MATERIALS PROVIDED:

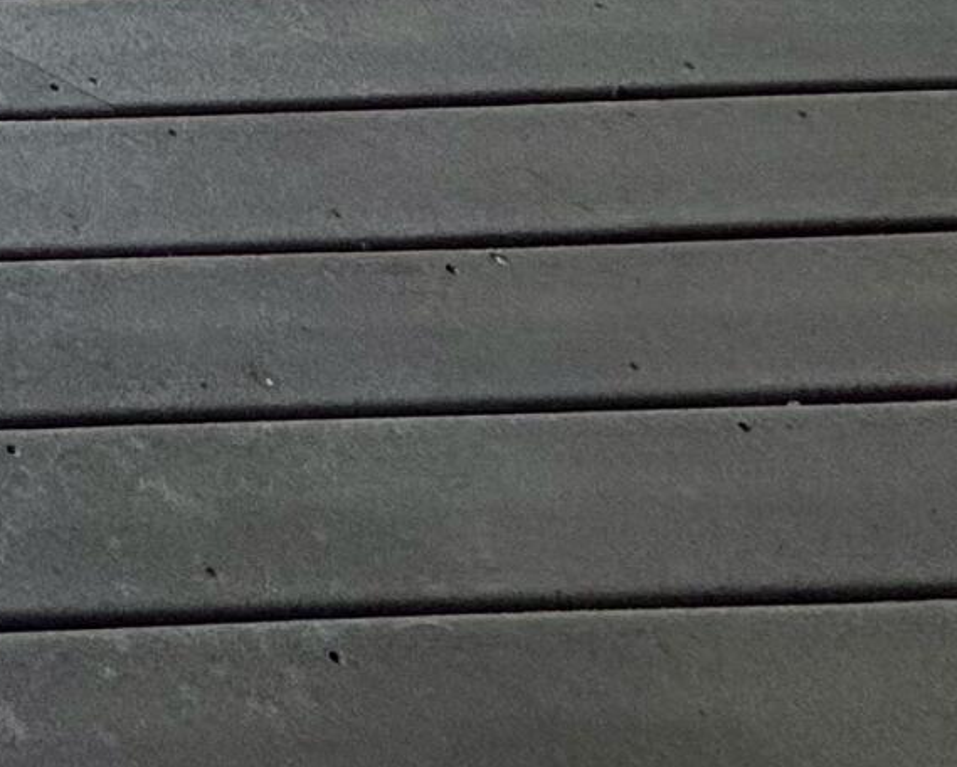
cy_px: -1107
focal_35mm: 72
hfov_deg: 17.7
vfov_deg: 14.1
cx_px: -1001
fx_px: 2041
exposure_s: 1/1198
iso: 40
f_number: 2.2
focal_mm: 2.22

EXERCISE GOAL: Make an exact copy of the records shown above, without the pictures.

ANSWER FOR THIS EXERCISE:
cy_px: -1107
focal_35mm: 72
hfov_deg: 17.7
vfov_deg: 14.1
cx_px: -1001
fx_px: 2041
exposure_s: 1/1198
iso: 40
f_number: 2.2
focal_mm: 2.22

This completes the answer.